Work to make a highly-integrated view of the Universe work

Planck Time to this Instant, the Now

Simple Calculations:

60 seconds in a minute (no necessary spin or orbit)

360 seconds in an hour (no necessary spin or orbit)

86,400 seconds in a day (24 hours in a day) (involves spin)

31,556,952 seconds (365± days in a year) (involves spin)

31,556,952,000 seconds per thousand years

31,556,952,000,000 seconds per million years

31,556,952,000,000,000 seconds per billion years.

13.8 to 14.1 billion years is Age of the Universe (acceptable range)

435,485,937,600,000,000± or 435.4859376 quadrillion seconds

Notations: Our nine key time measurements

One second: Within the 143rd notation from Planck Time.

One day: At 86,400 seconds, it is within the 160th notation.

One week: At 604,800 seconds, it is within the 163rd notation.

One month: An average of 2,629,746 seconds, it is within the 165th notation.

One year: An average of 31,556,952 seconds, it is within the 168th notation.
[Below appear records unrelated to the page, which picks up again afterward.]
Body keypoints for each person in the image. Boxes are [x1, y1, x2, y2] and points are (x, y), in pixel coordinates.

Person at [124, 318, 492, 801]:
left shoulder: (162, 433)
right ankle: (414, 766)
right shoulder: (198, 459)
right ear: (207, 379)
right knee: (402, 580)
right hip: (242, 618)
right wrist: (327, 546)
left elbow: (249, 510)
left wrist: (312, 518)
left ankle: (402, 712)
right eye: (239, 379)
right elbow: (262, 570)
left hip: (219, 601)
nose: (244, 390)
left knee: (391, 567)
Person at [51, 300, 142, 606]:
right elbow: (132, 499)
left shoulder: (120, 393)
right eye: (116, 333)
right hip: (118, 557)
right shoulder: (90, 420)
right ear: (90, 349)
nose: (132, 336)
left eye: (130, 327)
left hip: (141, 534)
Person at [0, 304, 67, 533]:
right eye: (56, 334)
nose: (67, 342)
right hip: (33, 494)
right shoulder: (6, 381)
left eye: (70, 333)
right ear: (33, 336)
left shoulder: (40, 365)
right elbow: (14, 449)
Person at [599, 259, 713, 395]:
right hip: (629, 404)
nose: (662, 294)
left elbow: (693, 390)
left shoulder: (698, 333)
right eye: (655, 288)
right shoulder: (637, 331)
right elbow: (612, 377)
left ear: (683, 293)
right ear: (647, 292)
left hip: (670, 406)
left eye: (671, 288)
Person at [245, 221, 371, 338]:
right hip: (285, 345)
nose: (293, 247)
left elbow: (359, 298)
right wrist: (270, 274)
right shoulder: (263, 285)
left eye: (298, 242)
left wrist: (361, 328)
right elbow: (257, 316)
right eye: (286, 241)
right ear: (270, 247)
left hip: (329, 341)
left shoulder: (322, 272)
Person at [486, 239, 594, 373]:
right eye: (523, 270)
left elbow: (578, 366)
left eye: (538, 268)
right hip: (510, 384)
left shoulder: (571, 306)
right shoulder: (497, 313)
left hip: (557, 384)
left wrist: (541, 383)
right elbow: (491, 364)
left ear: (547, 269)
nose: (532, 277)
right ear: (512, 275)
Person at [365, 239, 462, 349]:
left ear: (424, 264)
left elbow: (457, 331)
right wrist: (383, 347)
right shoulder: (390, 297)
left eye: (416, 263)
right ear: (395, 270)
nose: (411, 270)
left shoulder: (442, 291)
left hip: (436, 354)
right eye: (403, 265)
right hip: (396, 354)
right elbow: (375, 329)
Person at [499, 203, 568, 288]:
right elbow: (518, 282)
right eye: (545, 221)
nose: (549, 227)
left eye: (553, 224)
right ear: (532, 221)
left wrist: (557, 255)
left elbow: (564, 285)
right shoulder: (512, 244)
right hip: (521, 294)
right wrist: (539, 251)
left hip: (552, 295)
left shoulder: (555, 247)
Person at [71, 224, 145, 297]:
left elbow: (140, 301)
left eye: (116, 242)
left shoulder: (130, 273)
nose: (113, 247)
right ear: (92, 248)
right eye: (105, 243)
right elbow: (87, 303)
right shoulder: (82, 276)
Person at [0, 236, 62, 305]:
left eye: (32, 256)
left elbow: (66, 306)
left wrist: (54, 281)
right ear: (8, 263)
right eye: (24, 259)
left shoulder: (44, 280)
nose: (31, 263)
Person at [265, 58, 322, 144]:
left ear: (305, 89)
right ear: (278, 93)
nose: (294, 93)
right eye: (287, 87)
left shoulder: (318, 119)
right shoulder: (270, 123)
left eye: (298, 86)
One millennium: 1000 years, an average of 31,556,952,000 seconds, is within the 178th notation.

One million years: An average of 31,556,952,000,000 seconds, it is within the 188th notation.

One billion years, an aeon: An average of 31,556,952,000,000,000 seconds, is within the 198th notation.
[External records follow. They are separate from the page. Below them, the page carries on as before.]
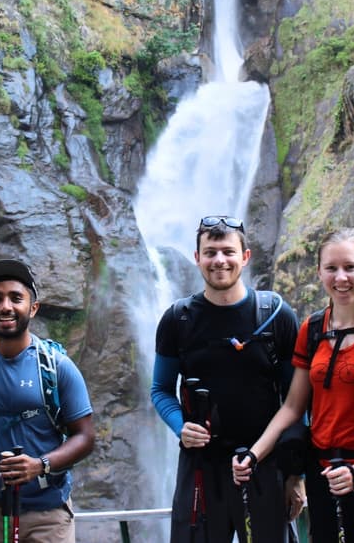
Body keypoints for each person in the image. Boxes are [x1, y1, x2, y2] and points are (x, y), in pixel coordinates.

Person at [233, 227, 354, 542]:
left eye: (350, 267)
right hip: (323, 474)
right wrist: (254, 455)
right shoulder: (312, 329)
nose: (341, 277)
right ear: (319, 272)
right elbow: (293, 406)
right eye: (331, 268)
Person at [151, 215, 303, 543]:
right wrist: (181, 426)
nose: (219, 260)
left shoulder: (277, 315)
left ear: (245, 257)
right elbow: (161, 389)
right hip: (201, 466)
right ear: (197, 258)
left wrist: (296, 474)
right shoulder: (178, 319)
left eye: (228, 251)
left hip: (263, 461)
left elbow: (297, 401)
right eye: (210, 252)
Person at [0, 258, 95, 542]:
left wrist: (40, 464)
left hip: (49, 511)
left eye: (15, 298)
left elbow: (86, 437)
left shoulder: (57, 367)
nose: (5, 306)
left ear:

13.8± billion years is 435,485,937,600,000,000± and is within the 202 notation.

Putting it all in perspective

Solar System. So if 31,556,952,000,000,000 is a billion years and our solar system is somewhere around 4.6 billion years (as high as 5 billion years), the simple math, –multiply 31,556,952,000,000,000 by 5 (just for good measure) — the Solar System is about 157,784,760,000,000,000 seconds old when the universe was 277,701,177,000,000,000 seconds old. The simple calculations follow:

435,485,937,600,000,000

157,784,760,000,000,000

277,701,177,000,000,000

History of Civilization. Traces of human tools out of the Paleolithic era date back 3.3 million years (the Pleistocene epoch of geologic time). The first recorded history is disputed, certainly within 300,000 years and behavioural modernity about 50,000 years ago. First consider 3.3 million years or 3.3 times 31,556,952,000,000 seconds or 1,031,380,051,600,600:

435,485,937,600,000,000

1,031,380,051,600,000

434,454,567,548,400,000 In the grand scheme of things, humanity is barely a spark within the total age of the universe. If we take 50,000 years of human history, it is clearly within the current 435 quadrillion seconds!